═══ Source material
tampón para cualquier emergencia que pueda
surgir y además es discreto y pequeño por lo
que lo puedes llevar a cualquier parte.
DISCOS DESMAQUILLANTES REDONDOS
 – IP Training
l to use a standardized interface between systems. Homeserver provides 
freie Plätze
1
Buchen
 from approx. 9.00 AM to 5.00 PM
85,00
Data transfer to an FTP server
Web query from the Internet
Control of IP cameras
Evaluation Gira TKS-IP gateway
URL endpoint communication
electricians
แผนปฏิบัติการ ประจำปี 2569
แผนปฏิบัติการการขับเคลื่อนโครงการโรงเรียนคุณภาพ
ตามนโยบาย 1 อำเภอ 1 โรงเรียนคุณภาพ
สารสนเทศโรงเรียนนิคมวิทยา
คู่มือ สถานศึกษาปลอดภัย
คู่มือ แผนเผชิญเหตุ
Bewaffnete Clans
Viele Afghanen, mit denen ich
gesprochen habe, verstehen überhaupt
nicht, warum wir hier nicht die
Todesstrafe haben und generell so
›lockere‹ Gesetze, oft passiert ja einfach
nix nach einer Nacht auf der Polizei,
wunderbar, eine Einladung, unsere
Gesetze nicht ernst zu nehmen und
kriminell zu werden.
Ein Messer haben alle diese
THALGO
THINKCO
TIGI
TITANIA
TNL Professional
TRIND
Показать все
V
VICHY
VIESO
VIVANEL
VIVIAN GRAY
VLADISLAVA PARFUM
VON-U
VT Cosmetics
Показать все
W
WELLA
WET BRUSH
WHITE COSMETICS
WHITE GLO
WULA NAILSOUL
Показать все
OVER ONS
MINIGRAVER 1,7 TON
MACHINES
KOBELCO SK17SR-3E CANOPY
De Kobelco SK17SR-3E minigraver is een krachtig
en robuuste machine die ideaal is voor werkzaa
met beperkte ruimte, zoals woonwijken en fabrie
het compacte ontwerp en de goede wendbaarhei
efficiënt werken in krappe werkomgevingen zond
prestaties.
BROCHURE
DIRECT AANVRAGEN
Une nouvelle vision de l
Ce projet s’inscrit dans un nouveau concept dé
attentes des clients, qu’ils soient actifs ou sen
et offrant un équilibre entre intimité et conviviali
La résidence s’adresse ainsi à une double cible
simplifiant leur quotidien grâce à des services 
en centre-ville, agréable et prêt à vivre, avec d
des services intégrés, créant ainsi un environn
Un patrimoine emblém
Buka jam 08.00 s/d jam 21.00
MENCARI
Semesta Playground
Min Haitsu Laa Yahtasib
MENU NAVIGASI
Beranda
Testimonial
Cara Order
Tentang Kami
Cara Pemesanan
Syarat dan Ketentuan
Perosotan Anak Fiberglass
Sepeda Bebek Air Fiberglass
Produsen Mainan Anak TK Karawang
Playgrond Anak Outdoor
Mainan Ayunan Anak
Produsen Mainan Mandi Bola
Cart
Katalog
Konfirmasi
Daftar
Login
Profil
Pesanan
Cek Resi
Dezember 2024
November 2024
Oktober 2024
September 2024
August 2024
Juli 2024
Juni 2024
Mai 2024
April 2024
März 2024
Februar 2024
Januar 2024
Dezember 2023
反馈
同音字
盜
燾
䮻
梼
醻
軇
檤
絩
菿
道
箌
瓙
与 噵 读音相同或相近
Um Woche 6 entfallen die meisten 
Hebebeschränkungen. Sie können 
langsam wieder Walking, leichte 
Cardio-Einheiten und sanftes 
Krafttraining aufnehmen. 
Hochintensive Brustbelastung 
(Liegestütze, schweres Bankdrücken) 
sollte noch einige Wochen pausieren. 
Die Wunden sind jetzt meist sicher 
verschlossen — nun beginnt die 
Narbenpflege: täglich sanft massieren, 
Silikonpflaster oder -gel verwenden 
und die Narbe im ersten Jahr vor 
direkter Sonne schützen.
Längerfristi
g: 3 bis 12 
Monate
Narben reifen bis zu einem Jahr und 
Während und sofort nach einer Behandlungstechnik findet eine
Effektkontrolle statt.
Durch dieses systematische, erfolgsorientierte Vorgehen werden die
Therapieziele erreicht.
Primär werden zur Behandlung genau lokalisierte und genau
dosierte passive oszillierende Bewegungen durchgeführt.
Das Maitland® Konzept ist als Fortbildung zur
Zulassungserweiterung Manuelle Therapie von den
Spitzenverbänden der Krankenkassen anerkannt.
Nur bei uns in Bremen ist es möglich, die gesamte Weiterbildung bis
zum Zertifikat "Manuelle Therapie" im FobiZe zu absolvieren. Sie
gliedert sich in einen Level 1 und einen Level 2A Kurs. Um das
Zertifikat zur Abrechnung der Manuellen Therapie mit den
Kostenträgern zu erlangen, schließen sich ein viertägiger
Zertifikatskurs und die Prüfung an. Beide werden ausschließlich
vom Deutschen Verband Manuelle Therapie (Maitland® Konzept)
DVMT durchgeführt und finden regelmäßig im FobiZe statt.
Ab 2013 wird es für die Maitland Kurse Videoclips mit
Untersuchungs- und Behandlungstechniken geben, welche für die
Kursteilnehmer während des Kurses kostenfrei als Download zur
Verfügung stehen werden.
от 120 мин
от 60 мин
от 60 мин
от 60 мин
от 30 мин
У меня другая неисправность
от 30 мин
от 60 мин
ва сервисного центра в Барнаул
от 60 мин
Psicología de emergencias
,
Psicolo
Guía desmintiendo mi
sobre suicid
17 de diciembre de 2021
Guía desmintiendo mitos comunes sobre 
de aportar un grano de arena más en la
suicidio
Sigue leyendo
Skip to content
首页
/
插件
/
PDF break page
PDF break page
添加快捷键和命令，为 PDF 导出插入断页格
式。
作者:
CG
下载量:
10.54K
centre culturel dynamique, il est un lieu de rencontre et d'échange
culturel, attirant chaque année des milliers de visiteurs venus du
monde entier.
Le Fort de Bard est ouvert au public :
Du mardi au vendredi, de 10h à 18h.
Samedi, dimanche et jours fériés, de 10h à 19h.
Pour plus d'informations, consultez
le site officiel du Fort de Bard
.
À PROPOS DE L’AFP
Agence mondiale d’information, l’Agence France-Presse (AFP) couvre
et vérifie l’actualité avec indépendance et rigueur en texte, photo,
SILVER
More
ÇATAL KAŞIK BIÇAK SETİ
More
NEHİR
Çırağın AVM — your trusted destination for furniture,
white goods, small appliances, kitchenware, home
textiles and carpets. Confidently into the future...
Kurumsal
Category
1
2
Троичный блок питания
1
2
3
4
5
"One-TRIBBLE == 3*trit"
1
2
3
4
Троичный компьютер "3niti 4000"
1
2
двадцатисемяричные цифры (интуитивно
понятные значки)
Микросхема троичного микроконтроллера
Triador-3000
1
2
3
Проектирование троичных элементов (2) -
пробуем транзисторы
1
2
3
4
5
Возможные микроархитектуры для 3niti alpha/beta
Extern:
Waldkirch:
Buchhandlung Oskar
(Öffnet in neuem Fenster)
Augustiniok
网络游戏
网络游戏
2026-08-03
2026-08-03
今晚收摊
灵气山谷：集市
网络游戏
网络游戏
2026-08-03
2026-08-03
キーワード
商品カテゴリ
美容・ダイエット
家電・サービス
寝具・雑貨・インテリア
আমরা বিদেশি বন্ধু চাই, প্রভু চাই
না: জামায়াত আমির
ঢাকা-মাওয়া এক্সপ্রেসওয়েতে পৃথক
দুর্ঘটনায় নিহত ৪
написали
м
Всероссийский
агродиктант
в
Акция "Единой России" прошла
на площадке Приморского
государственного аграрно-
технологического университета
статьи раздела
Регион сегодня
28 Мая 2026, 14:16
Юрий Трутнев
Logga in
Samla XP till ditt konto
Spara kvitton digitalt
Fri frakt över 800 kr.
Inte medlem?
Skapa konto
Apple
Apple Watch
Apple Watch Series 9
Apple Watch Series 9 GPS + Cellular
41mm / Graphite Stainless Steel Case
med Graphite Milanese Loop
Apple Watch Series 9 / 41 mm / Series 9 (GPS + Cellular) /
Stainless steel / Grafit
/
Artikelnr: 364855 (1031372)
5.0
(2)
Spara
══════
Above are records; count the lines among them that include the word "durchgeführt", and give only the number.

2